▸ EXTRAIT FOURNI:
┌──

En quoi consiste ce contrat social? Il s’agit d’abandonner ma «liberté folle» qui a tendance à piétiner celle de l’autre mais aussi à être menacée par plus fort que moi pour la retrouver dans les limites d’une «coexistence des libertés» sauvegardée par l’Etat. Le rôle de ce dernier est donc de garantir un maximum de liberté pour tous, ma liberté s’arrêtant là où commence celle d’autrui. Nous voici donc à l’opposé du néolibéralisme où le puissant écrase le faible et où l’Etat est sommé d’en faire le moins possible. À l’opposé aussi du populisme où un homme fort, petit père du peuple, veut imposer à tous telle ou telle idéologie du bonheur au nom d’une volonté populaire gravée dans le marbre de la tradition qu’il prétend incarner.

L’idéal et le modèle d’une démocratie authentique se trouve très bien décrit dans la splendide vision du Règne des fins chez Kant. C’est une communauté de personnes qui, en tant que «fins en soi», s’associent librement sous un régime de lois nées de la pure raison basée sur l’autonomie de leur volonté délivrée de la servitude des pulsions. Un idéal loin d’être réalisé mais qui n’en demeure pas moins le paradigme de toute démocratie comme le précise Jean-Luc Nancy: «La démocratie, c’est l’Idée de l’homme se considérant comme intégralement autonome.» [9]

Une identité d’exclusion

Le populisme joue à la tortue et se replie sous sa carapace mais aussi au hérisson qui se met en boule en hérissant ses piquants contre les dangers externes. Ces menaces sont clairement pointées du doigt: la globalisation et l’immigration qui en découle. Elles mettent en péril à la fois notre niveau de confort (risque de dumping salarial) et notre façon de vivre en affaiblissant nos traditions. La question identitaire tend d’ailleurs aujourd’hui à tout dominer, y compris l’aspect économique, suite notamment aux attentats terroristes.

Face à cela, les populistes veulent réaffirmer l’identité nationale ou religieuse pour défendre nos valeurs contre ce qu’ils perçoivent comme une invasion mortifère menant à une perte totale de nos repères et même à «un grand remplacement» de notre culture par l’islam, grâce à la démographie galopante des populations immigrées. D’où l’appel à un retour à nos racines, à une «vraie Suisse» ou «vraie France» qui serait de race blanche et chrétienne. On met alors en avant la supériorité de la civilisation européenne venue de Jérusalem et d’Athènes, berceau de la démocratie.

└──

Enregistrements sources:
┌──

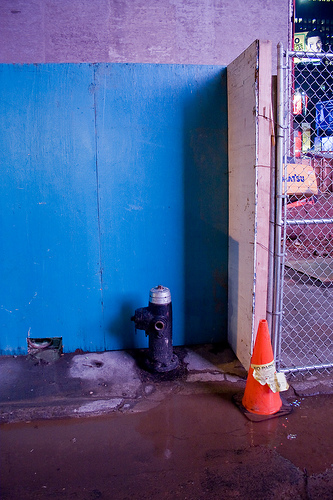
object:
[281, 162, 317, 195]
construction vehicle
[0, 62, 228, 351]
blue wall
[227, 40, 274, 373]
wall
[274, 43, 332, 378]
chain-link fencing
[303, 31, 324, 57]
man's face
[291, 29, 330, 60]
sign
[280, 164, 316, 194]
box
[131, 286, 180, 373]
fire hydrant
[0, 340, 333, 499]
floor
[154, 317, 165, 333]
nozzle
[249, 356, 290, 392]
paper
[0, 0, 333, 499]
building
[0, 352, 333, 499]
cement pavement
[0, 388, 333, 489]
puddle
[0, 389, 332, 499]
water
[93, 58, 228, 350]
plywood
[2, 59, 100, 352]
plywood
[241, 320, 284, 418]
cone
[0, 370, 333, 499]
ground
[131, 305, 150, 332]
nozzle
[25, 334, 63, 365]
gap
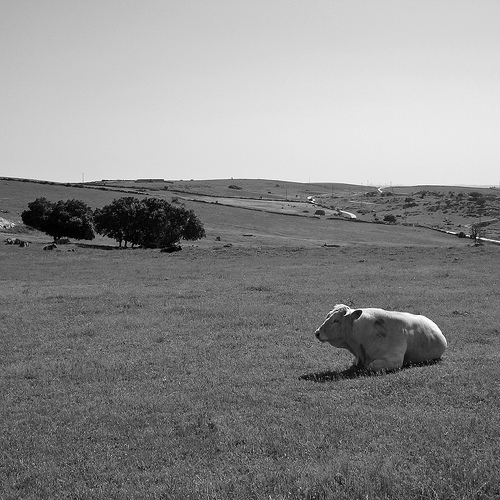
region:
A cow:
[289, 264, 488, 399]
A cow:
[341, 270, 422, 405]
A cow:
[277, 250, 356, 417]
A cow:
[339, 316, 473, 487]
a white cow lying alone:
[311, 291, 451, 383]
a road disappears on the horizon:
[317, 178, 494, 250]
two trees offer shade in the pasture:
[23, 195, 203, 256]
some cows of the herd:
[1, 220, 195, 267]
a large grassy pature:
[17, 239, 306, 495]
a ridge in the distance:
[106, 165, 499, 213]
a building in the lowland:
[301, 191, 324, 208]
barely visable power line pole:
[73, 168, 94, 187]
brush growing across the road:
[353, 188, 498, 233]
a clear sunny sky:
[7, 10, 499, 170]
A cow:
[281, 236, 381, 483]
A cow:
[311, 236, 410, 435]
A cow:
[341, 206, 450, 430]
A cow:
[379, 270, 473, 352]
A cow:
[249, 202, 431, 383]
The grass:
[226, 401, 317, 482]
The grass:
[249, 439, 313, 497]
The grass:
[226, 358, 296, 468]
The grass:
[263, 413, 330, 488]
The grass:
[296, 429, 358, 496]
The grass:
[184, 386, 297, 463]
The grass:
[268, 394, 320, 446]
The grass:
[284, 373, 351, 468]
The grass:
[267, 461, 300, 491]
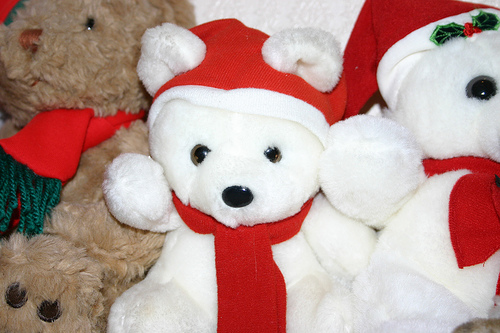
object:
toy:
[318, 0, 499, 333]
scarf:
[0, 106, 148, 232]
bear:
[0, 0, 198, 332]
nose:
[16, 28, 42, 56]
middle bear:
[102, 18, 378, 332]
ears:
[260, 28, 345, 93]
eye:
[463, 75, 498, 101]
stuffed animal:
[340, 49, 500, 319]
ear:
[137, 21, 208, 97]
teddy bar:
[0, 0, 499, 331]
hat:
[147, 18, 346, 152]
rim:
[156, 94, 315, 121]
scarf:
[172, 188, 313, 332]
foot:
[0, 230, 106, 332]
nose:
[221, 185, 254, 208]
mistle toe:
[425, 10, 500, 48]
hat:
[342, 0, 499, 119]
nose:
[481, 118, 500, 146]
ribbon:
[460, 22, 483, 38]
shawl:
[422, 155, 499, 295]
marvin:
[16, 181, 50, 237]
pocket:
[293, 7, 367, 41]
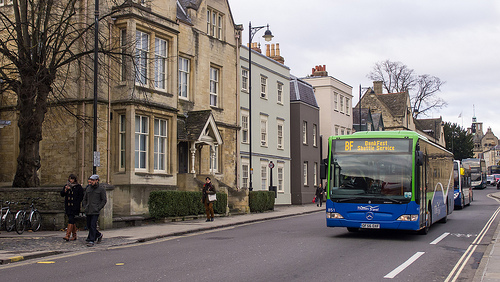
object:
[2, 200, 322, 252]
pavement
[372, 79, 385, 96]
chimney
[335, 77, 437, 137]
house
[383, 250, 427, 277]
broken lines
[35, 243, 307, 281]
road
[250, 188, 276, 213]
hedge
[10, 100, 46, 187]
trunk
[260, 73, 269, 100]
window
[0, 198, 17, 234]
bike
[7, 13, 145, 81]
branches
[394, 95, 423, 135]
ground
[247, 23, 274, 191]
street lamp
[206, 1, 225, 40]
windows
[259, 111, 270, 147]
window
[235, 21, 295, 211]
building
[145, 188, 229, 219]
hedges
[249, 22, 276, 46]
street light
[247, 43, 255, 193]
pole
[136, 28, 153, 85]
window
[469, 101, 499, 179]
building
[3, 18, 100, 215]
tree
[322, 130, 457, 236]
bus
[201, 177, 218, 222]
person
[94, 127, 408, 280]
street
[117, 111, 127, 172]
windows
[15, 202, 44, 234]
bicycle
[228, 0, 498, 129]
cloudy sky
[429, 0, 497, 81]
sky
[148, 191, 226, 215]
bushes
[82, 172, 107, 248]
people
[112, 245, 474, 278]
street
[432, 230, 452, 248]
line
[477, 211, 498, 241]
line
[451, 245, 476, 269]
line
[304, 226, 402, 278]
road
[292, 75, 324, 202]
building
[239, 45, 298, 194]
lighter building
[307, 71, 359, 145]
lighter building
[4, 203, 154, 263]
pavement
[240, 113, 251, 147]
window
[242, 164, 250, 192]
window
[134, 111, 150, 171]
window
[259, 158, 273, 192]
window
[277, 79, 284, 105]
window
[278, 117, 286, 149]
window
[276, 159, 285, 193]
window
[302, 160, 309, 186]
window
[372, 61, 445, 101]
tree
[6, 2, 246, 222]
residence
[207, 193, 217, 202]
bag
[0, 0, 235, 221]
building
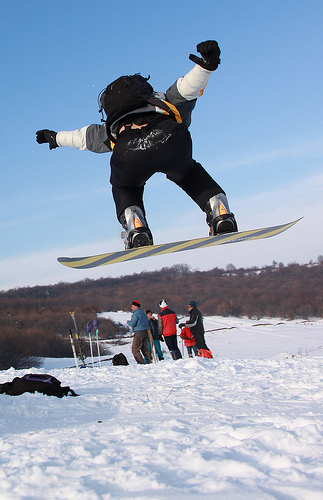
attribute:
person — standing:
[179, 301, 213, 359]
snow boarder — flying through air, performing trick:
[37, 41, 238, 251]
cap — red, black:
[133, 300, 141, 308]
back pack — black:
[99, 74, 178, 144]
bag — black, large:
[1, 373, 78, 397]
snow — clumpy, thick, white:
[1, 312, 322, 499]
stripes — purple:
[27, 373, 54, 383]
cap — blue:
[189, 300, 197, 308]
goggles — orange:
[188, 305, 193, 308]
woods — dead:
[1, 254, 322, 372]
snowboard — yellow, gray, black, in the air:
[57, 217, 304, 269]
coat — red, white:
[179, 328, 196, 348]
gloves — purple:
[86, 318, 99, 332]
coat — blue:
[127, 307, 149, 332]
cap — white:
[158, 299, 168, 308]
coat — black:
[185, 310, 205, 333]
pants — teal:
[144, 339, 162, 361]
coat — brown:
[147, 319, 164, 342]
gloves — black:
[37, 40, 222, 150]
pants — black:
[110, 126, 225, 225]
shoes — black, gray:
[120, 194, 239, 250]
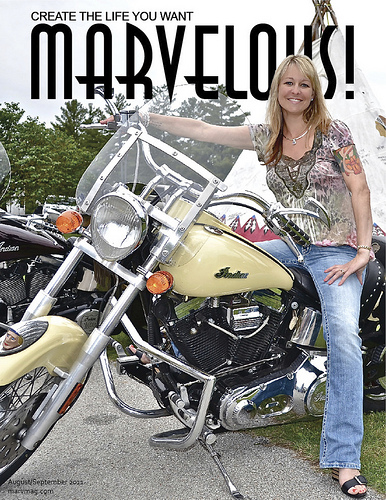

└──

▸ ACTIONS REQUISES:
**a)** Recopiez fidèlement le passage de l'extrait sur le populisme qui commence par «Une identité d’exclusion» et se termine par «aux attentats terroristes.».
**b)** D'après l'extrait sur le populisme, quelles menaces les populistes désignent-ils clairement?
**c)** Énumérez tous les pays et toutes les villes nommés dans l'extrait sur le populisme.

▸ RÉPONSES PAR TÂCHE:
**a)**
Une identité d’exclusion

Le populisme joue à la tortue et se replie sous sa carapace mais aussi au hérisson qui se met en boule en hérissant ses piquants contre les dangers externes. Ces menaces sont clairement pointées du doigt: la globalisation et l’immigration qui en découle. Elles mettent en péril à la fois notre niveau de confort (risque de dumping salarial) et notre façon de vivre en affaiblissant nos traditions. La question identitaire tend d’ailleurs aujourd’hui à tout dominer, y compris l’aspect économique, suite notamment aux attentats terroristes.

**b)** La globalisation et l'immigration qui en découle.

**c)** Suisse, France, Jérusalem, Athènes